It also means that the file needs to be valid python syntax (your given example file is).
Keep in mind that if you have a "text" file with this content that has a .py as the file extension, you can always do:
import mytextfile
print(mytestfile.FOO)
Of course, this assumes that the text file is syntactically correct as far as Python is concerned. On a project I worked on we did something similar to this. Turned some text files into Python files. Wacky but maybe worth consideration.
Just to give a different approach, note that if your original file is setup as
export FOO=/path/to/foo
You can do source /etc/default/foo; python myprogram.py (or . /etc/default/foo; python myprogram.py) and within myprogram.py all the values that were exported in the sourced' file are visible in os.environ, e.g
import os
os.environ["FOO"]
If you know for certain that it only contains VAR="QUOTED STRING" style variables, like this:
FOO="some value"
Then you can just do this:
>>> with open('foo.sysconfig') as fd:
... exec(fd.read())
Which gets you:
>>> FOO
'some value'
(This is effectively the same thing as the execfile() solution
suggested in the other answer.)
This method has substantial security implications; if instead of FOO="some value" your file contained:
os.system("rm -rf /")
Then you would be In Trouble.
Alternatively, you can do this:
>>> with open('foo.sysconfig') as fd:
... settings = {var: shlex.split(value) for var, value in [line.split('=', 1) for line in fd]}
Which gets you a dictionary settings that has:
>>> settings
{'FOO': ['some value']}
That settings = {...} line is using a dictionary comprehension. You could accomplish the same thing in a few more lines with a for loop and so forth.
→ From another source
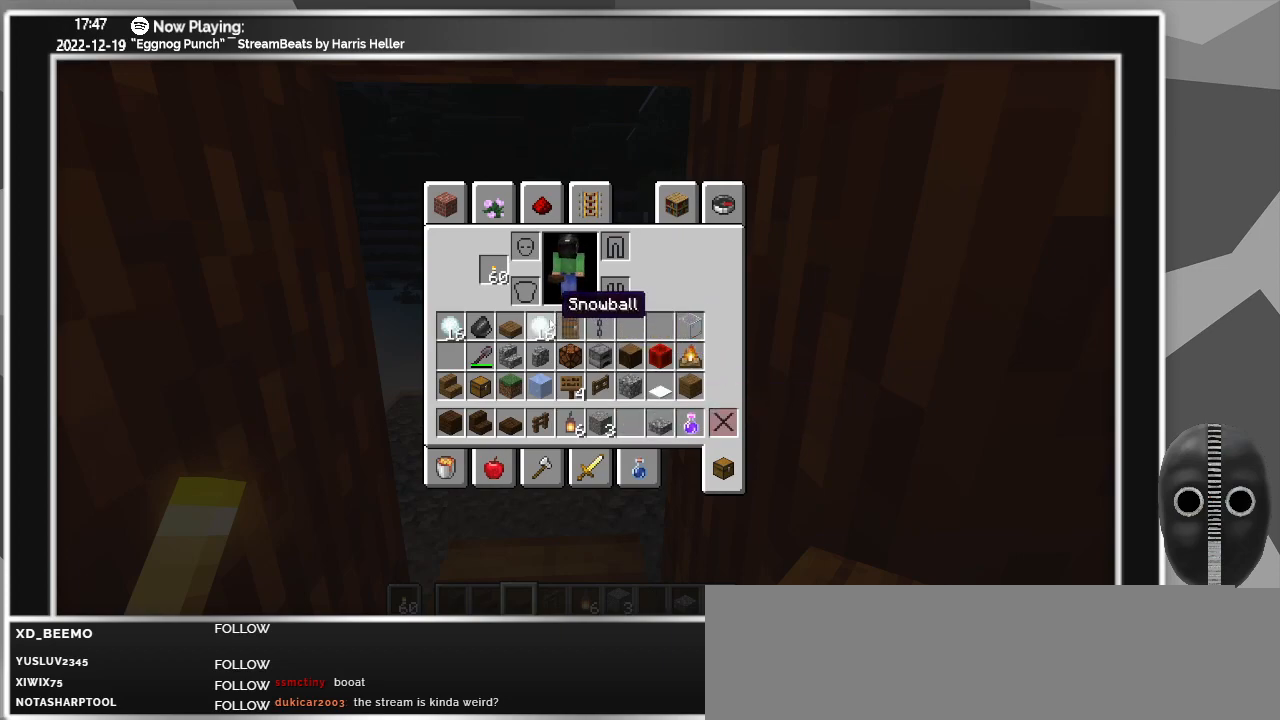
{"keys": [], "mouse": [], "events": [[16, "mouse_left", "down"], [100, "mouse_left", "up"]]}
And of course if the file contains shell-style variable expansion like ${somevar:-value_if_not_set} then this isn't going to work (unless you write your very own shell style variable parser).
There are a couple ways to do this sort of thing.
You can indeed import the file as a module, as long as the data it contains corresponds to python's syntax. But either the file in question is a .py in the same directory as your script, either you're to use imp (or importlib, depending on your version) like here.
Another solution (that has my preference) can be to use a data format that any python library can parse (JSON comes to my mind as an example).
/etc/default/foo :
{"FOO":"path/to/foo"}
And in your python code :
import json
with open('/etc/default/foo') as file:
data = json.load(file)
FOO = data["FOO"]
## ...
file.close()
This way, you don't risk to execute some uncertain code...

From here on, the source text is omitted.